◆ WHAT YOU ARE ASKED TO DO ◆
Reproduce the records word for word, from the line containing "Which series has" up to and including the line containing "To the nearest". Leave the pictures out of your answer.

◆ DATA SUPPLIED ◆
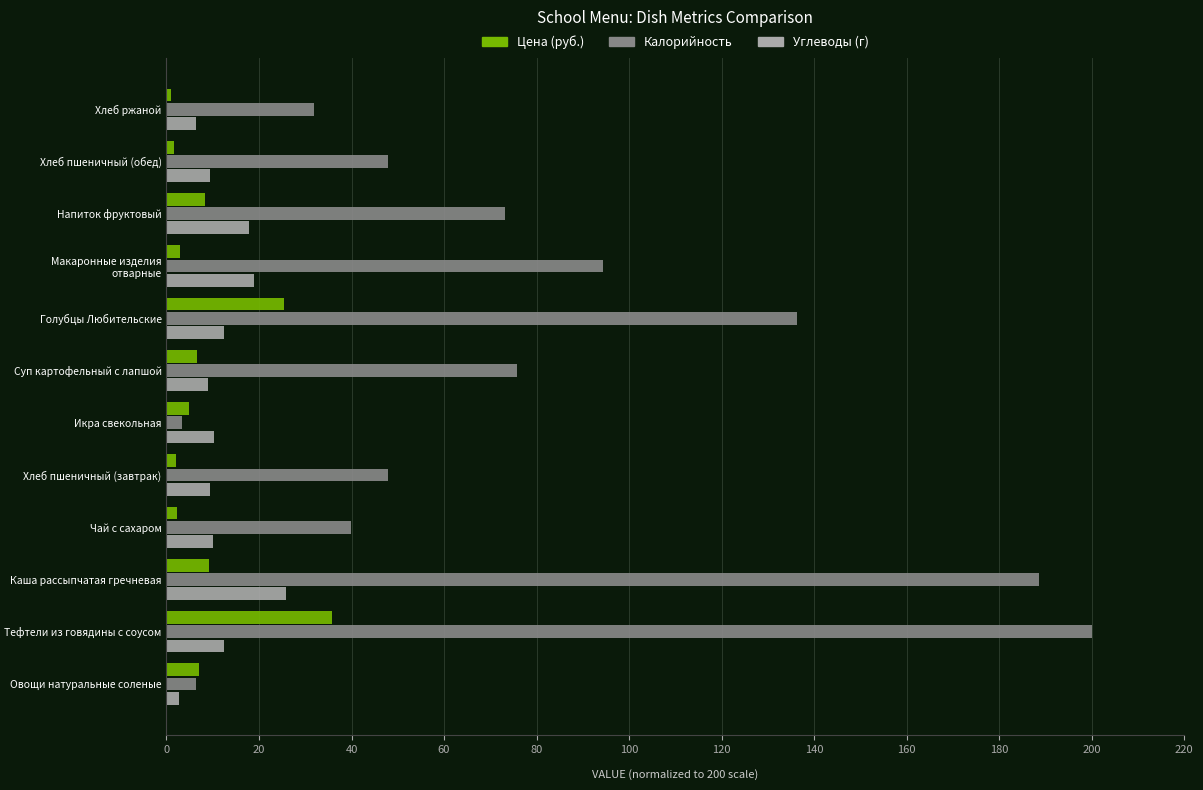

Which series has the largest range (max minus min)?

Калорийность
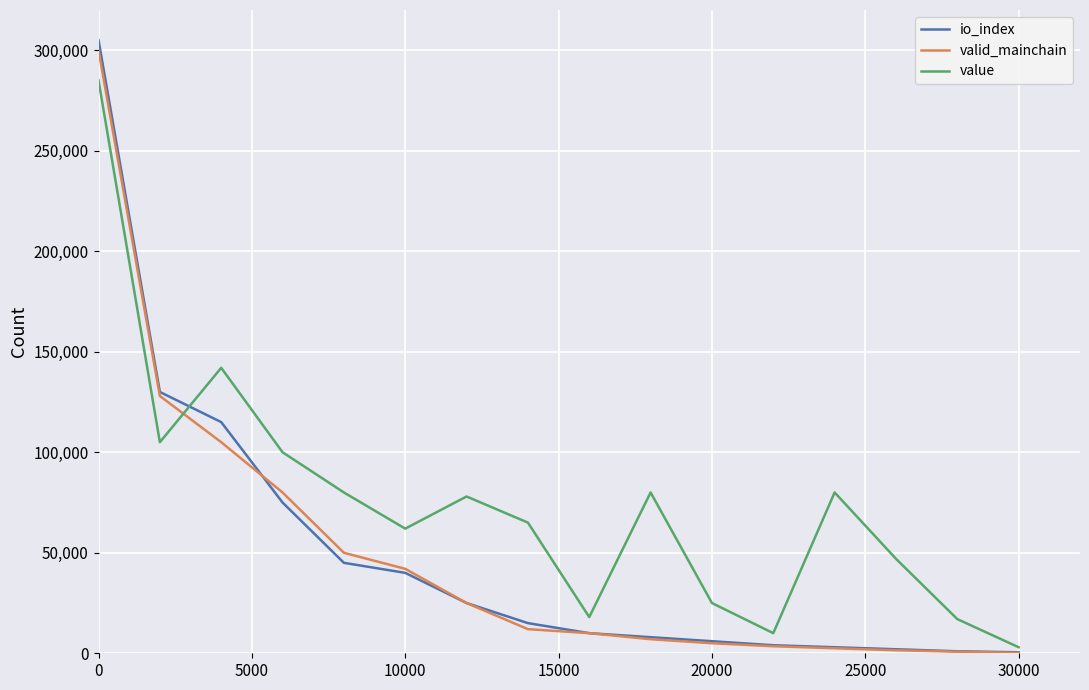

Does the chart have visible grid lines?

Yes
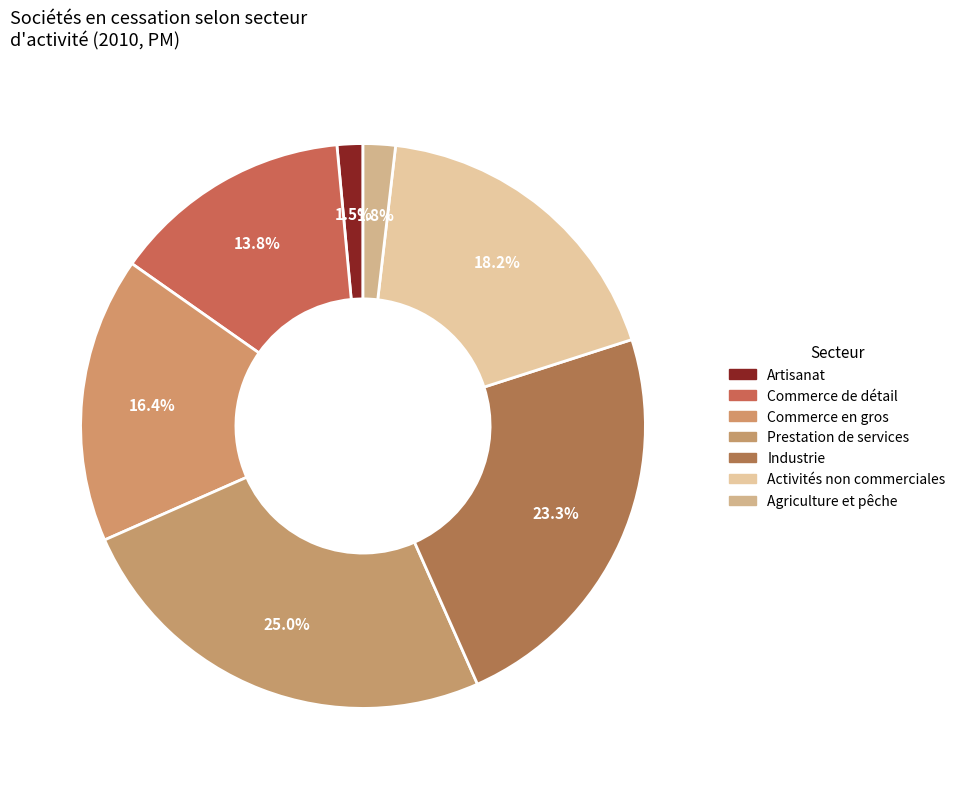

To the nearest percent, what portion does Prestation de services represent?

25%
...
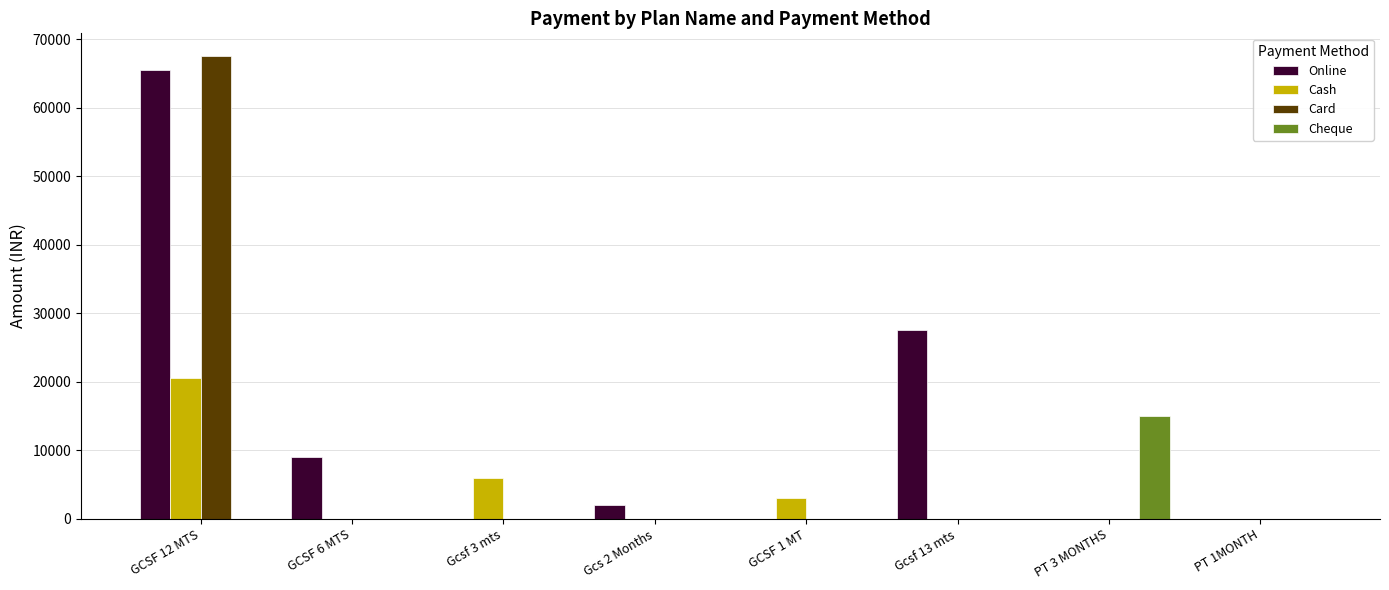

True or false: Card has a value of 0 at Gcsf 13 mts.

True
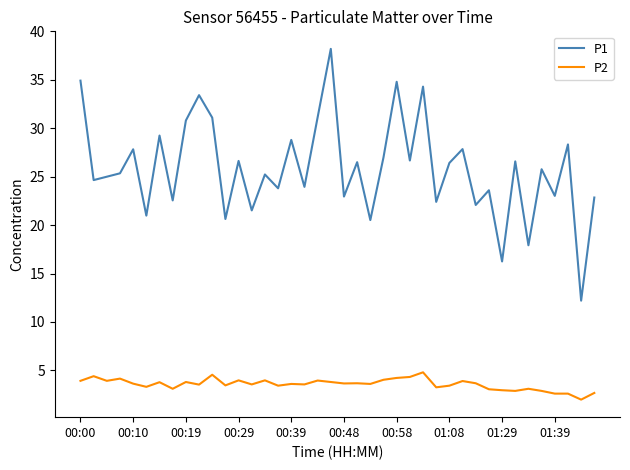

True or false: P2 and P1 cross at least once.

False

◆ EXERCISE ANSWER ◆
Which series has the largest range (max minus min)?

Калорийность

Does the chart have visible grid lines?

Yes

To the nearest percent, what portion does Prestation de services represent?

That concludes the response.